This project implements semantic segmentation models to detect and classify steel surface defects into 4 different categories. A VGG-like Model and Lightweight EfficientNet U-Net model were trained on the Severstal Steel Defect Detection dataset.
The data used for this project was downloaded from https://www.kaggle.com/competitions/severstal-steel-defect-detection/data. Each image may have no defects, a defect of a single class, or defects of multiple classes.
A quick exploratory data analysis shows:
- There are 4 defect classes
- The defect classes are imbalanced, with class 2 comprising only 3.4% of the data, while class 3 accounts for 72.5%; class 1 and 4 account for 12.6% and 11.3%, respectively.

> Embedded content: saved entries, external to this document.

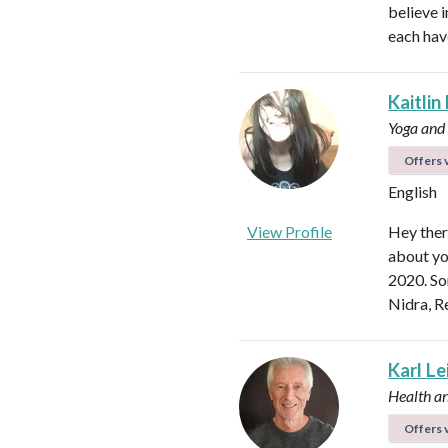
believe i
each hav
Kaitlin
Yoga and
Offers v
English
View Profile
Hey ther
about yo
2020. So
Nidra, R
Karl L
Health a
Offers v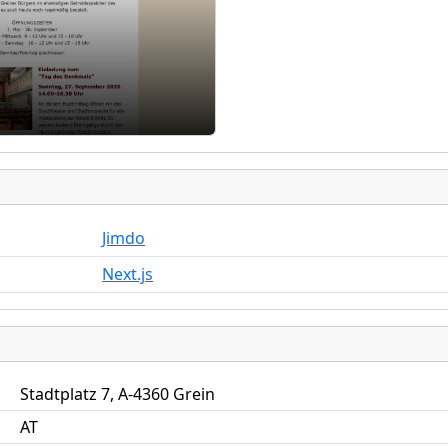
Jimdo
Next.js
Stadtplatz 7, A-4360 Grein
AT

I implemented data augmentation on the training data for the minority classes, with augmentation_factors = [2, 6, 1, 2] for classes=[1, 2, 3, 4]. Horizontal/vertical flips, brightness adjustment are used to augment the dataset.
-
IoU (Intersection over Union): Primary segmentation metric, Best overall segmentation metric
-
Dice Coefficient: Alternative segmentation metric, More sensitive to small defects than IoU
-
Recall: Coverage of actual positives; critical for defect detection - "Did we catch all defects?". More important than precision for safety
-
Precision: Accuracy of positive predictions
-
F1 Score: Harmonic mean of precision and recall
-
Per-class Accuracy: Class-wise performance
- VGG-like Model
- Simplified encoder-decoder without skip connections
- Lighter architecture for faster training
- Good baseline performance
- Lightweight EfficientNet U-Net
- EfficientNet-B0 as the encoder (pretrained on ImageNet)
- Custom U-Net decoder with skip connections
- Lightweight design for faster training
Combined loss of binary_crossentropy and dice loss is used. Dice Loss is a segmentation loss function based on the Dice Coefficient (also known as F1 Score for binary classification). It's particularly effective for handling class imbalance in segmentation tasks like steel defect detection.

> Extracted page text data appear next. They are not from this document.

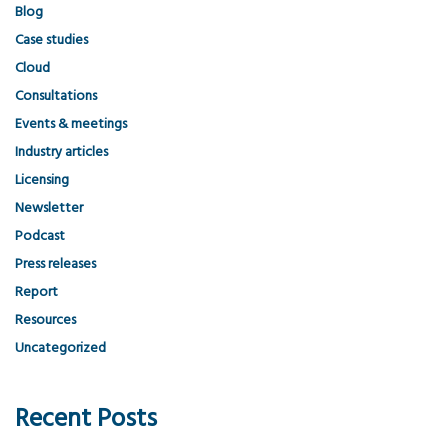
Blog
Case studies
Cloud
Consultations
Events & meetings
Industry articles
Licensing
Newsletter
Podcast
Press releases
Report
Resources
Uncategorized
Recent Posts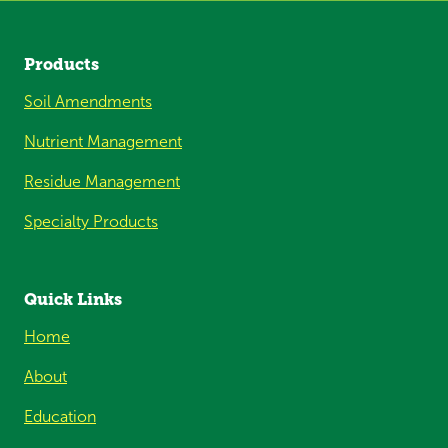
Products
Soil Amendments
Nutrient Management
Residue Management
Specialty Products
Quick Links
Home
About
Education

Overfitting Mitigation Strategies:
-
Early Stopping: Halt training if validation IoU doesn’t improve after 3 epochs.
-
Learning Rate Scheduling: Halve the learning rate when validation performance plateaus.
-
Dropout: Applied (rate 0.1–0.3) in decoder layers to reduce co-adaptation.
-
Batch Normalization: Improves stability and generalization.
-
Data Augmentation: Includes flips and brightness variations to expand training diversity.
| Model | Val IoU | Val Dice | Val Recall | F1 Score | Training time |
|---|---|---|---|---|---|
| VGG-like | 0.62 | 0.90 | 0.61 | 0.73 | faster |
| EfficientNet U-Net | 0.60 | 0.90 | 0.62 | 0.72 | slower |
Both the VGG-like model and the EfficientNet U-Net achieve similar Dice scores, indicating strong segmentation quality. However, the VGG-like model delivers slightly better IoU and recall, and trains much faster.
While EfficientNet U-Net—with its pretrained encoder and skip connections—was expected to outperform, results show that the simpler VGG-like architecture is more effective for steel defect detection. This may be due to the domain gap between ImageNet pretraining and industrial steel surfaces, as well as the limited dataset size, which makes fine-tuning prone to overfitting. Overall, the VGG-like model’s simplicity and stability make it a better fit for this specialized task. Note that only a shallow VGG-like model was tested here; future work could explore deeper VGG variants with increased data augmentation to balance simplicity with higher representational capacity.